Строй егерей замер, вглядываясь в лицо своего командира. Впереди у «волкодавов» была традиционная проверка перед дальним выходом, а затем их ротный отдаст команду, и они, развернувшись в походную колонну, уйдут быстрым шагом на юг. Туда, где сейчас оглушительно гремят пушки и ружейные залпы, где рыскают конные разъезды, а матушка-пехота, строя ретраншементы и редуты, вгрызается в землю. Гирсово сейчас — это самое горячее место на всём протяжённом дунайском фронте.

Перед солдатским строем лицом к капитан-поручику стояли два обер-офицера, вернее, три, если считать ещё и сержанта Хлебникова, Славку. Представление на его первый офицерский чин прапорщика, как все уже знали, было в столицах подписано, и рескрипт об этом в роте ждали со дня на день.

— Сергей! Серёжка! — вдруг раздался крик с крыльца штабного здания, выходящего прямо на центральную площадь.

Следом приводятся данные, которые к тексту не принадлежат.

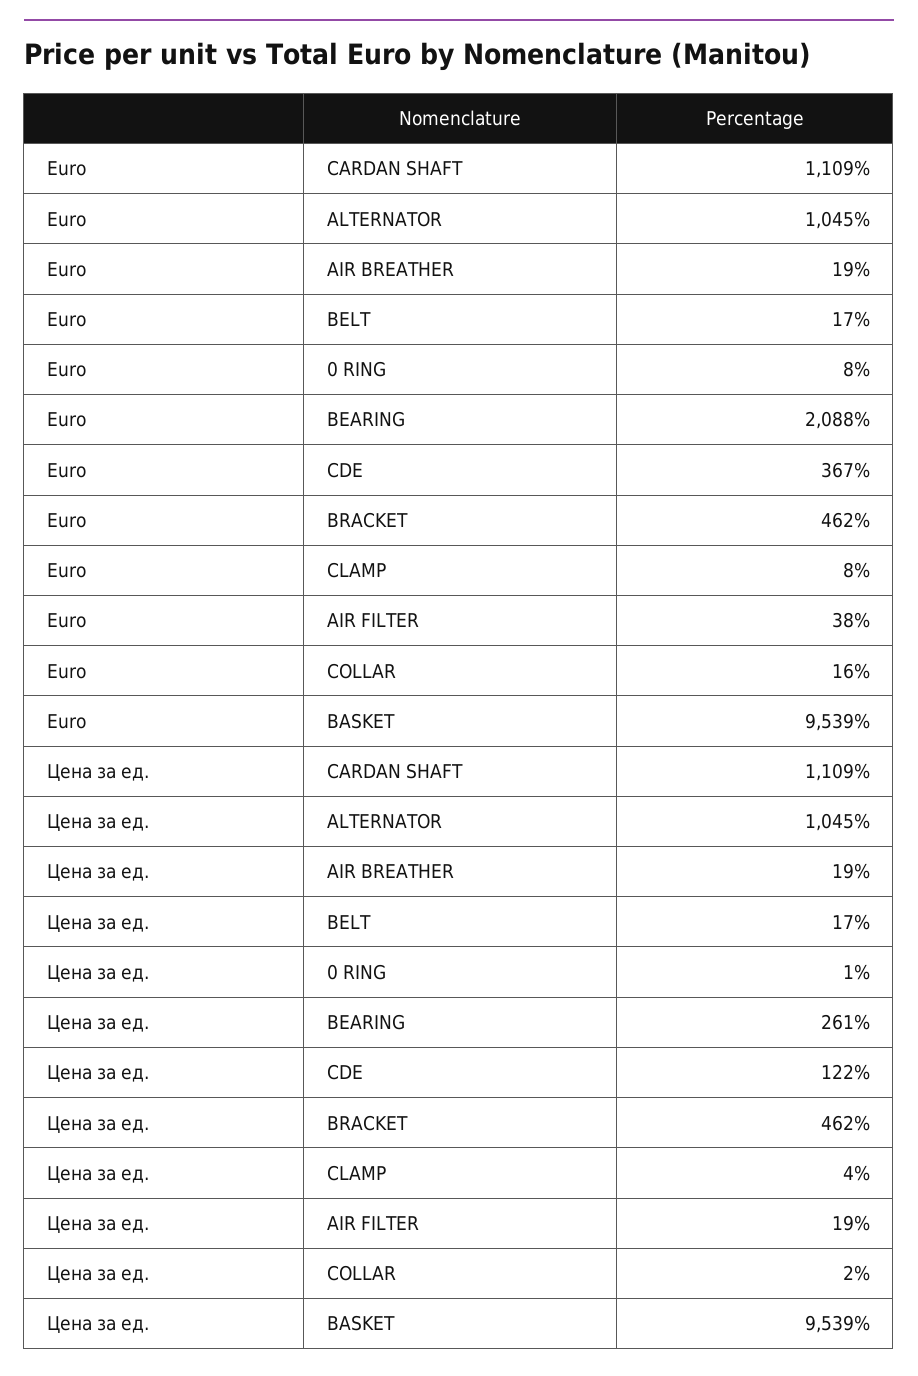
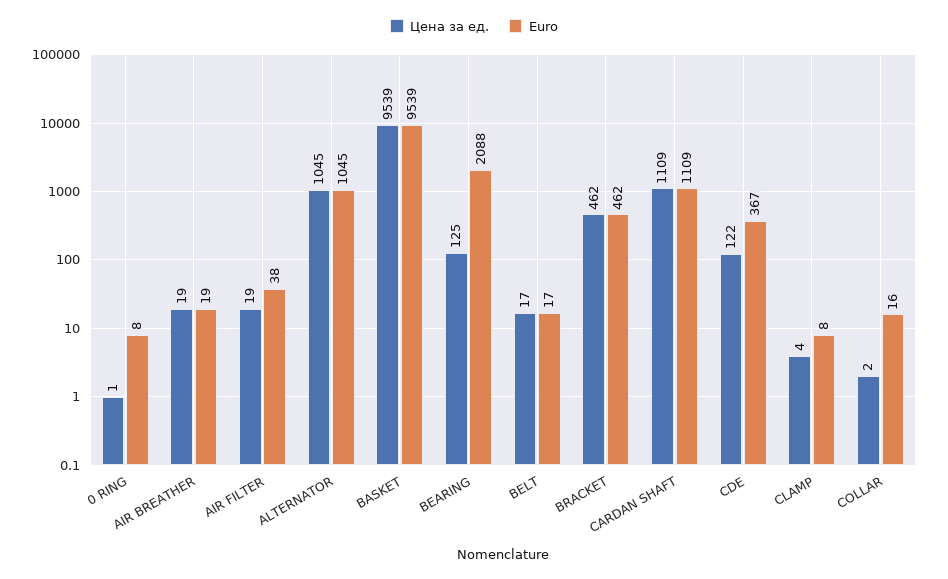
  {
    "Euro": {
      "CARDAN SHAFT": 1109,
      "ALTERNATOR": 1045,
      "AIR BREATHER": 19,
      "BELT": 17,
      "0 RING": 8,
      "BEARING": 2088,
      "CDE": 367,
      "BRACKET": 462,
      "CLAMP": 8,
      "AIR FILTER": 38,
      "COLLAR": 16,
      "BASKET": 9539
    },
    "Цена за ед.": {
      "CARDAN SHAFT": 1109,
      "ALTERNATOR": 1045,
      "AIR BREATHER": 19,
      "BELT": 17,
      "0 RING": 1,
-     "BEARING": 261,
+     "BEARING": 125,
      "CDE": 122,
      "BRACKET": 462,
      "CLAMP": 4,
      "AIR FILTER": 19,
      "COLLAR": 2,
      "BASKET": 9539
    }
  }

Гусев вздрогнул и повернул голову влево. К ротному строю бежал седой, с резкими морщинами на обветренном лице пехотный капитан.

— Батюшка! — не совладав с чувствами, пробормотал подпоручик, захлопал глазами и потянулся навстречу, а затем, всё же собравшись, резко отвернулся и вновь принял строевую стойку.

Старый капитан, не доходя егерского строя какой-то десяток шагов, тоже словно бы споткнулся на месте и замер.